Shield

SHIELD Agent Phil Coulson was in the (very) private office of Assistant Director Maria Hill finishing up the paperwork on the new team he was assembling. He was looking over their first interview with Agent Grant Ward when that same man walked in with his own paperwork.

Coulson chuckled to himself at something he read, then looked up at Ward. "Agent Ward, I neglected to congratulate you on your perceptiveness this morning."

"Sir?" Ward asked stiffly.

"When you said someone really wanted the initials to spell 'shield'," the senior agent answered.

Ward was politely puzzled. "I'm sorry, sir. I didn't mean to be perceptive. I was going for sarcasm," he said with slightly veiled sarcasm.

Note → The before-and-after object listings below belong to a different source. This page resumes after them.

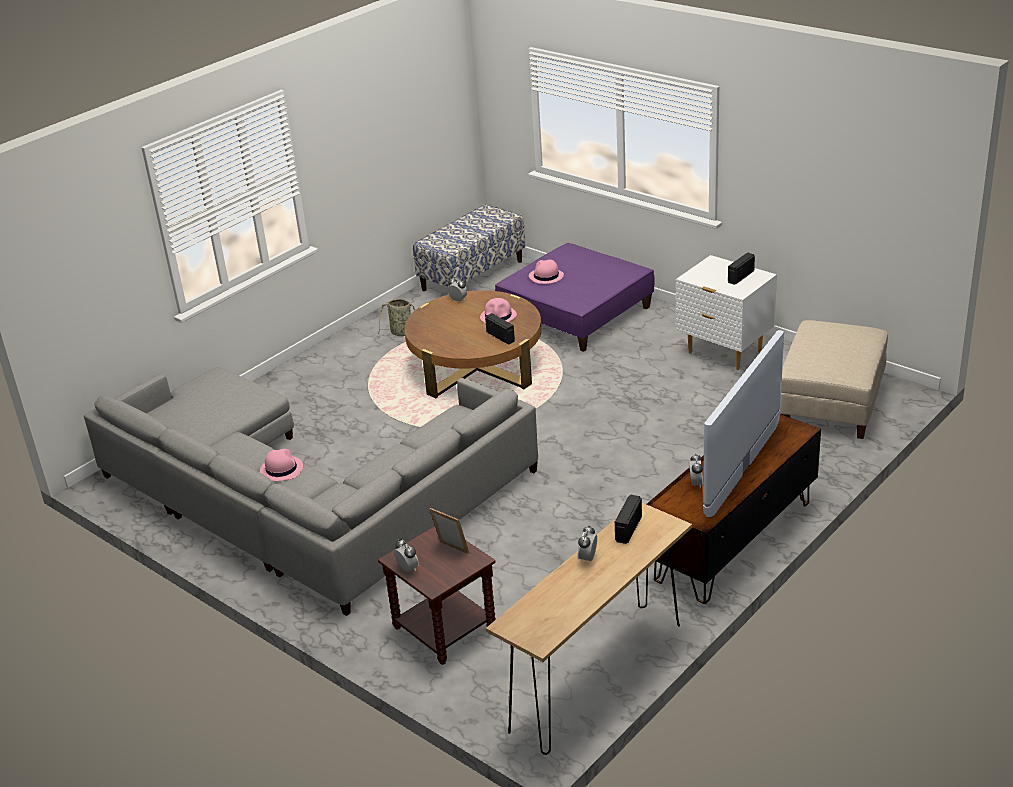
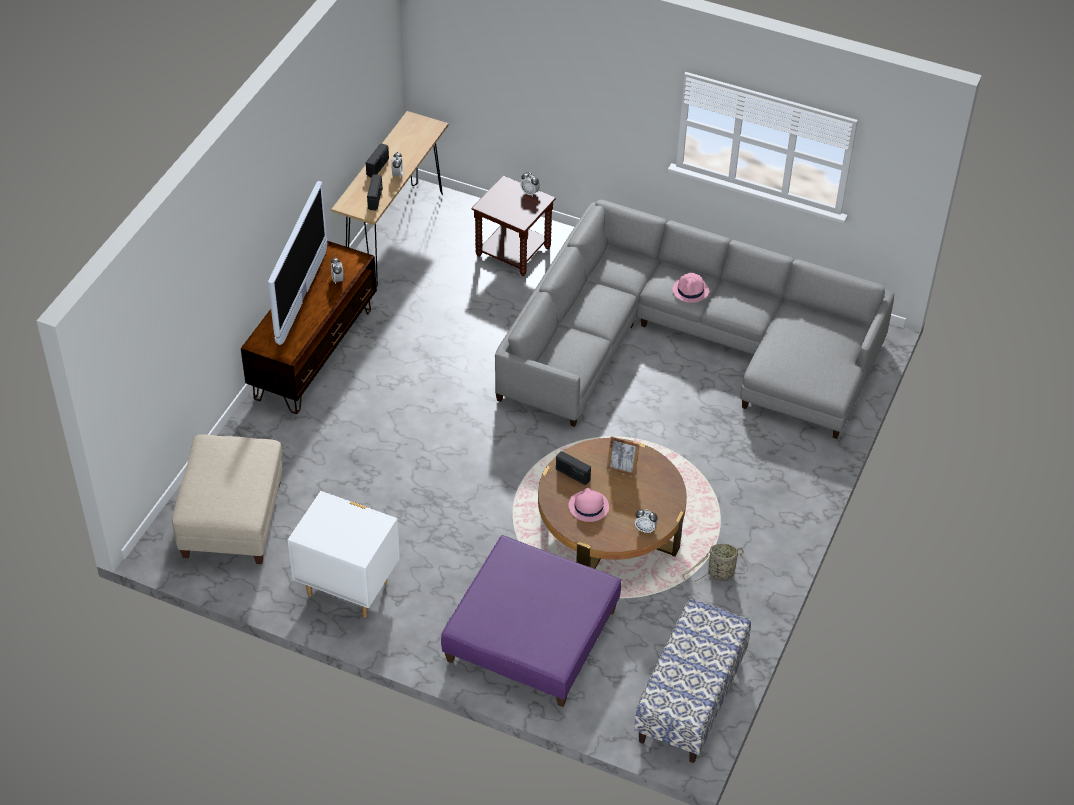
camera: 160 degrees right, 15 degrees up
(451, 550) = (505, 210): picture frame -> picture frame (621, 469)
(546, 276) = (565, 598): pink hat -> none
(740, 276) = (326, 530): radio -> radio (378, 167)

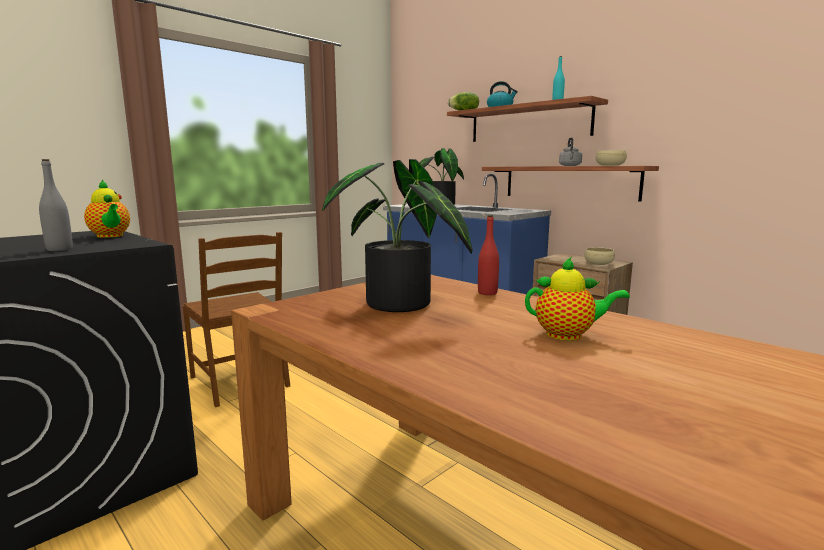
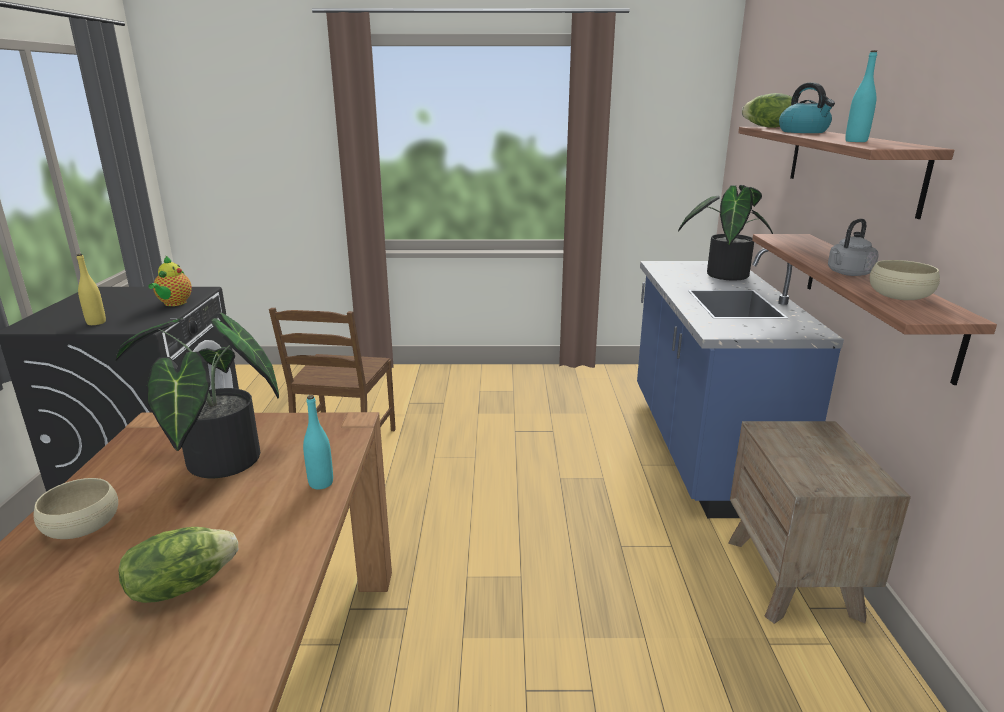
camera: 45 degrees right, 10 degrees up
(60, 249) = (96, 322): grey bottle -> yellow bottle
(487, 293) = (321, 483): red bottle -> turquoise bottle
(568, 335) = (181, 586): teapot -> lettuce
(598, 263) = (826, 473): beige bowl -> beige bowl (82, 525)

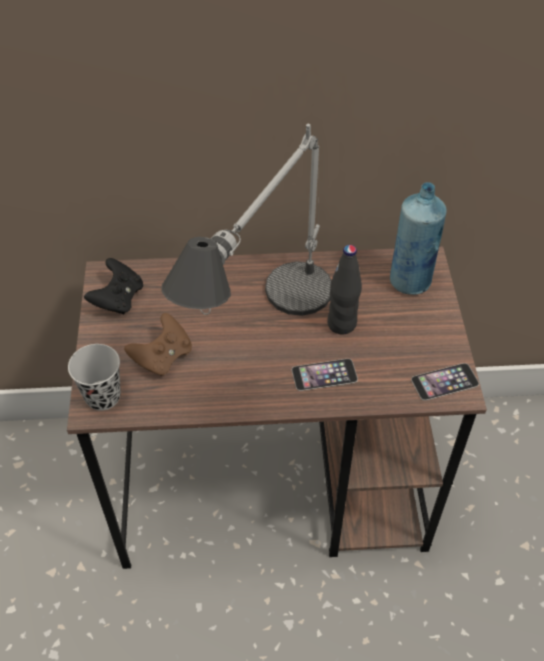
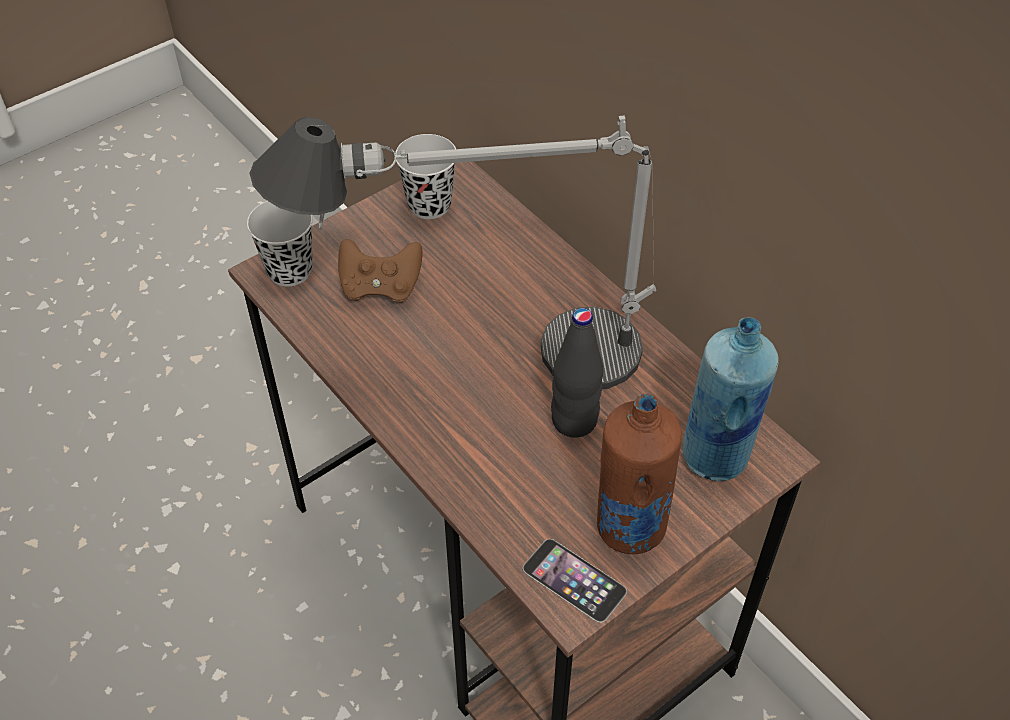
camera: 55 degrees right, 0 degrees up
(118, 299) = (429, 205): black game controller -> black cup
(324, 374) = (478, 445): phone -> none
(428, 340) = (629, 527): none -> brown bottle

"Oh." Coulson was politely disappointed. "So you didn't make a connection?" he offered, like a teacher encouraging a bright but wayward student.

"No, sir."

"Nothing about how SHIELD grew out of the SSR — the Strategic Scientific Reserve," he explained, when Ward still looked blank, but Ward just cocked an eyebrow in inquiry.

Coulson sighed. "That's disappointing," he said mildly.

Without looking up from her paperwork, Hill said, "Not everyone is a history nerd, Coulson." "Like you" was unsaid but not unheard.

Coulson nodded once and addressed Ward in businesslike tones. "The Strategic Scientific Reserve was a military think tank during World War II that, among other things, developed Project Rebirth — the Super Soldier Program."

Ward brightened in comprehension. "Right, the ones who Frankensteined Captain America."

Coulson wrinkled his nose in distaste at the phrasing, but agreed.

He pulled a photograph out of Hill's bottom desk drawer, where the "deceased" agent stashed a few treasures. It was an autographed photo of Captain America that Steve Rogers had left at Phil's memorial service and that the not-quite-dead agent had unabashedly filched.

Coulson touched the image with a careful finger and said, "The founders of SHIELD included some of the Howling Commandos, retired General Chester Phillips, Agent Peggy Carter and Howard Stark — Captain America's best friends. Of course they wanted the initials to spell 'shield'."